◆ TASK TO CARRY OUT:
What follows is a listing to be transcribed exactly.

-- START OF RAW DATA --

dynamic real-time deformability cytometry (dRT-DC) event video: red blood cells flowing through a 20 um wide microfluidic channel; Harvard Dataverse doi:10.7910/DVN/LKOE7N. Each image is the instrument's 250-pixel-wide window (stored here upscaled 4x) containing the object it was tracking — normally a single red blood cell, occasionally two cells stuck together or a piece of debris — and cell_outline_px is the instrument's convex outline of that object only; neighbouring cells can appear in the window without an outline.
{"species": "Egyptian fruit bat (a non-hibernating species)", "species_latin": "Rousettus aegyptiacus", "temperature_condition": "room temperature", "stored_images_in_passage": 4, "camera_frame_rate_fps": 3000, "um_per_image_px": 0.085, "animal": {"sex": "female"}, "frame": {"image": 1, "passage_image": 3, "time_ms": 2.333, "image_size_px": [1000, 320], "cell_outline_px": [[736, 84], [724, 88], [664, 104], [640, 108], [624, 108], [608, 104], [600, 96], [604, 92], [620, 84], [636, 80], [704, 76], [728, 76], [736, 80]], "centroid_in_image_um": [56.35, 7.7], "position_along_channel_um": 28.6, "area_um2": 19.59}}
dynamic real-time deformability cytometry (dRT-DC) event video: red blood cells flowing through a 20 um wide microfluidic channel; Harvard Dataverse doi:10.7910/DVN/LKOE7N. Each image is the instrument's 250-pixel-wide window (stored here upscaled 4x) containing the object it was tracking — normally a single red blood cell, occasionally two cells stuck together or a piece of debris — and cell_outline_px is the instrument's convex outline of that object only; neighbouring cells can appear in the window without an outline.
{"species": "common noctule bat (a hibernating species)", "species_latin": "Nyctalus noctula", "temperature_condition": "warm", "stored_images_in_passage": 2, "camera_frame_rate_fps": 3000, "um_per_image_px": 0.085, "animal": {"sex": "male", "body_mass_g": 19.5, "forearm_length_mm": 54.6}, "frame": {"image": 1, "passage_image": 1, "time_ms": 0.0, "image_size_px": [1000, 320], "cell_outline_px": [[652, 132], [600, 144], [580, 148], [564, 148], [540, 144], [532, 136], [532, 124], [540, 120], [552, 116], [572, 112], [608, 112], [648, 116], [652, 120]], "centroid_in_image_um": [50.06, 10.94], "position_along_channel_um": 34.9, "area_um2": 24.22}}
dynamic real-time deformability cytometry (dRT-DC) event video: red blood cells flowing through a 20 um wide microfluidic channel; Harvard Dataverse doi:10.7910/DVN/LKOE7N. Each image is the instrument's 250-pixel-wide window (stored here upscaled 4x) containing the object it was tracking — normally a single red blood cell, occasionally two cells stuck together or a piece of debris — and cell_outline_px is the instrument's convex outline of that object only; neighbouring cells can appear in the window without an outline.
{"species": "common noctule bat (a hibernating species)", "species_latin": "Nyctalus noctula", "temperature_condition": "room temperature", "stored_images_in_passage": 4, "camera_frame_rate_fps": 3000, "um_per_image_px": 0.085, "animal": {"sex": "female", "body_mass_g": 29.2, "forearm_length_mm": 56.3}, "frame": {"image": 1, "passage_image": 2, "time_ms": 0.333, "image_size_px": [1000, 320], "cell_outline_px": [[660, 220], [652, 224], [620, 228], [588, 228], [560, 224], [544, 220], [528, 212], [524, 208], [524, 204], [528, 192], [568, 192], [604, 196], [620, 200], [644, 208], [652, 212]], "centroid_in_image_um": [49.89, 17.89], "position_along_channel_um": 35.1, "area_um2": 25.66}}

-- END OF RAW DATA --

◆ OUTPUT BELOW:
dynamic real-time deformability cytometry (dRT-DC) event video: red blood cells flowing through a 20 um wide microfluidic channel; Harvard Dataverse doi:10.7910/DVN/LKOE7N. Each image is the instrument's 250-pixel-wide window (stored here upscaled 4x) containing the object it was tracking — normally a single red blood cell, occasionally two cells stuck together or a piece of debris — and cell_outline_px is the instrument's convex outline of that object only; neighbouring cells can appear in the window without an outline.
{"species": "Egyptian fruit bat (a non-hibernating species)", "species_latin": "Rousettus aegyptiacus", "temperature_condition": "room temperature", "stored_images_in_passage": 4, "camera_frame_rate_fps": 3000, "um_per_image_px": 0.085, "animal": {"sex": "female"}, "frame": {"image": 1, "passage_image": 3, "time_ms": 2.333, "image_size_px": [1000, 320], "cell_outline_px": [[736, 84], [724, 88], [664, 104], [640, 108], [624, 108], [608, 104], [600, 96], [604, 92], [620, 84], [636, 80], [704, 76], [728, 76], [736, 80]], "centroid_in_image_um": [56.35, 7.7], "position_along_channel_um": 28.6, "area_um2": 19.59}}
dynamic real-time deformability cytometry (dRT-DC) event video: red blood cells flowing through a 20 um wide microfluidic channel; Harvard Dataverse doi:10.7910/DVN/LKOE7N. Each image is the instrument's 250-pixel-wide window (stored here upscaled 4x) containing the object it was tracking — normally a single red blood cell, occasionally two cells stuck together or a piece of debris — and cell_outline_px is the instrument's convex outline of that object only; neighbouring cells can appear in the window without an outline.
{"species": "common noctule bat (a hibernating species)", "species_latin": "Nyctalus noctula", "temperature_condition": "warm", "stored_images_in_passage": 2, "camera_frame_rate_fps": 3000, "um_per_image_px": 0.085, "animal": {"sex": "male", "body_mass_g": 19.5, "forearm_length_mm": 54.6}, "frame": {"image": 1, "passage_image": 1, "time_ms": 0.0, "image_size_px": [1000, 320], "cell_outline_px": [[652, 132], [600, 144], [580, 148], [564, 148], [540, 144], [532, 136], [532, 124], [540, 120], [552, 116], [572, 112], [608, 112], [648, 116], [652, 120]], "centroid_in_image_um": [50.06, 10.94], "position_along_channel_um": 34.9, "area_um2": 24.22}}
dynamic real-time deformability cytometry (dRT-DC) event video: red blood cells flowing through a 20 um wide microfluidic channel; Harvard Dataverse doi:10.7910/DVN/LKOE7N. Each image is the instrument's 250-pixel-wide window (stored here upscaled 4x) containing the object it was tracking — normally a single red blood cell, occasionally two cells stuck together or a piece of debris — and cell_outline_px is the instrument's convex outline of that object only; neighbouring cells can appear in the window without an outline.
{"species": "common noctule bat (a hibernating species)", "species_latin": "Nyctalus noctula", "temperature_condition": "room temperature", "stored_images_in_passage": 4, "camera_frame_rate_fps": 3000, "um_per_image_px": 0.085, "animal": {"sex": "female", "body_mass_g": 29.2, "forearm_length_mm": 56.3}, "frame": {"image": 1, "passage_image": 2, "time_ms": 0.333, "image_size_px": [1000, 320], "cell_outline_px": [[660, 220], [652, 224], [620, 228], [588, 228], [560, 224], [544, 220], [528, 212], [524, 208], [524, 204], [528, 192], [568, 192], [604, 196], [620, 200], [644, 208], [652, 212]], "centroid_in_image_um": [49.89, 17.89], "position_along_channel_um": 35.1, "area_um2": 25.66}}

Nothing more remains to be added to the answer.